Kondisi ini sudah memiliki dampak yang serius terhadap pertanian, karena secara global sekitar sepersepuluh dari lahan pertanian beririgasi dan jumlah yang sama dari lahan pertanian tadah hujan terkena dampak kelebihan garam. Dalam beberapa kasus, potensi kerugian hasil panen mencapai 70%. 

Beberapa negara terbesar dan terpadat di dunia terkena dampak paling parah, termasuk Tiongkok dan Amerika Serikat, Rusia, Australia, dan Argentina. Kawasan Asia Tengah juga merupakan wilayah yang paling terkena dampaknya, di mana Afganistan, Kazakhstan, dan Uzbekistan terkena dampak paling parah, sementara Iran dan Sudan juga termasuk di antara negara-negara yang terkena dampak terburuk. Kesepuluh negara ini mencakup 70% tanah yang terkena dampak garam secara global.

Ilustrasi Bumi. Dok. Unsplash

Sementara itu negara paling rentan terhadap dampak salinitas akibat kenaikan permukaan air laut adalah negara kepulauan kecil, Indonesia, Bangladesh, Belanda, Thailand, dan Vietnam. Negara-negara ini memiliki populasi besar yang tinggal di pesisir.

Menurut laporan tersebut lebih dari satu jiwa terancam risiko banjir yang semakin meningkat dan salinitas pada akhir abad ke-21. Lebih dari 70 persen total penduduk yang saat ini tinggal di lahan terdampak di seluruh dunia hanya berada di delapan negara Asia: Bangladesh, Tiongkok, India, Indonesia, Jepang, Filipina, Thailand, dan Vietnam. Indonesia sendiri memiliki 2,2 juta hektare tanah yang paling parah terdampak salinitas. 

Para ilmuwan FAO menemukan bahwa kerusakan iklim dan praktik pertanian yang buruk adalah penyebabnya. Ketika suhu meningkat, luas tanah yang terkena dampak garam kemungkinan akan meningkat menjadi seperempat hingga sepertiga dari seluruh daratan pada akhir abad ini, jika tren yang ada saat ini tidak dihentikan.
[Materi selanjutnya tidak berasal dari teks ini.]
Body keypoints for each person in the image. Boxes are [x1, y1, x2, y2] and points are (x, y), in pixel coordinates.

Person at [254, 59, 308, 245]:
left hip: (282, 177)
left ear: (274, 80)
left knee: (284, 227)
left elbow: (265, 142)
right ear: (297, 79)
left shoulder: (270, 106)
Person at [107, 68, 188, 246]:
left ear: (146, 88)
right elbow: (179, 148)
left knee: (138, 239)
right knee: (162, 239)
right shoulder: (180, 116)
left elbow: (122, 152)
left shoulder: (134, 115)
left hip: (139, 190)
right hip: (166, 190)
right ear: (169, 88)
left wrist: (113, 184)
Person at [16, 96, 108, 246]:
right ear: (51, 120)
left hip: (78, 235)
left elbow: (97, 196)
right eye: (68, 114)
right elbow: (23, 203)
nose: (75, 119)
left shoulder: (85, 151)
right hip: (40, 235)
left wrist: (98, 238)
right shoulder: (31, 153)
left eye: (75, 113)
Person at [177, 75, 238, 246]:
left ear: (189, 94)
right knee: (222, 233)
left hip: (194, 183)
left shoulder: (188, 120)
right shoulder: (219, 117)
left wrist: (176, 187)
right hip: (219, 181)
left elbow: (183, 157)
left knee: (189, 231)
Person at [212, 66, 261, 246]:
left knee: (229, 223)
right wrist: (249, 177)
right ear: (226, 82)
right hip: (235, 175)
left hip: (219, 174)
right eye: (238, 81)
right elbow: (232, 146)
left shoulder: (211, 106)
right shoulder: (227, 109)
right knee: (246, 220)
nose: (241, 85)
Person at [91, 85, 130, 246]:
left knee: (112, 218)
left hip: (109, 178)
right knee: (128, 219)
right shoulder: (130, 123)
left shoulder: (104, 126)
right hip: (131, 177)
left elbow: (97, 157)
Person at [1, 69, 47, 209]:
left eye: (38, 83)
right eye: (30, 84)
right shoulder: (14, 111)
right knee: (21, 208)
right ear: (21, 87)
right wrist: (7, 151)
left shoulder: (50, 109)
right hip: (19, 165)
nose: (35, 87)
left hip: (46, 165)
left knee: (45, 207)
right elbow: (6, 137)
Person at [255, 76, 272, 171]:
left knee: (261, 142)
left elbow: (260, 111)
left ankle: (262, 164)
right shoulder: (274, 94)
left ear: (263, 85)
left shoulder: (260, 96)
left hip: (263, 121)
Meskipun sejumlah garam diperlukan untuk tanaman, salinitas yang berlebihan mengurangi kesuburan tanah. Terlalu banyak garam menyerap air, sehingga ketersediaannya lebih sedikit untuk diserap oleh tanaman. Garam juga mengubah struktur fisik tanah, menyebabkannya menggumpal, dan membuatnya lebih rentan terhadap erosi.

Kelangkaan air, drainase yang buruk, dan eksploitasi tanah yang berlebihan merupakan faktor utama di balik peningkatan salinitas. Kenaikan permukaan laut akan memperburuk hal ini, dengan masuknya air asin ke wilayah pesisir.

Petani sering kali terdorong untuk melakukan praktik buruk karena adanya tekanan untuk meningkatkan hasil panen dalam jangka pendek, sehingga menciptakan masalah jangka panjang. Penggunaan air secara global telah meningkat enam kali lipat dalam satu abad terakhir, menurut laporan tersebut, dan eksploitasi berlebihan terhadap akuifer untuk irigasi menyebabkan salinisasi air tanah. Para petani juga mengairi tanaman dengan kualitas air yang buruk atau air asin, memompa air secara berlebihan untuk memberi makan tanaman mereka, dan menggunakan pupuk kimia secara berlebihan. Menghapus vegetasi yang berakar dalam, termasuk pohon, juga dapat meningkatkan salinitas tanah.

FAO menemukan bahwa, selain mengatasi krisis iklim, cara terbaik untuk memulihkan kesuburan tanah adalah melalui kombinasi teknik tradisional seperti pemberian mulsa, melapisi tanah dengan bahan gembur, dan meningkatkan rotasi tanaman, serta inovasi termasuk mengembangkan tanaman yang tahan garam, serta penggunaan bakteri, jamur dan tanaman yang menghilangkan atau menyerap garam.

Laporan tersebut dipresentasikan pada Forum Tanah dan Air Internasional, yang berlangsung di Bangkok, pada Rabu, 11 Desember 2024. 

Meningkatnya suhu global dan meningkatnya tekanan pada pertanian menyebabkan kekeringan lahan di seluruh dunia. Seiring dengan meningkatnya salinitas dan menurunnya kesuburan tanah, kombinasi faktor-faktor ini menciptakan ancaman yang belum pernah terjadi sebelumnya terhadap produksi pangan, demikian peringatan para ahli.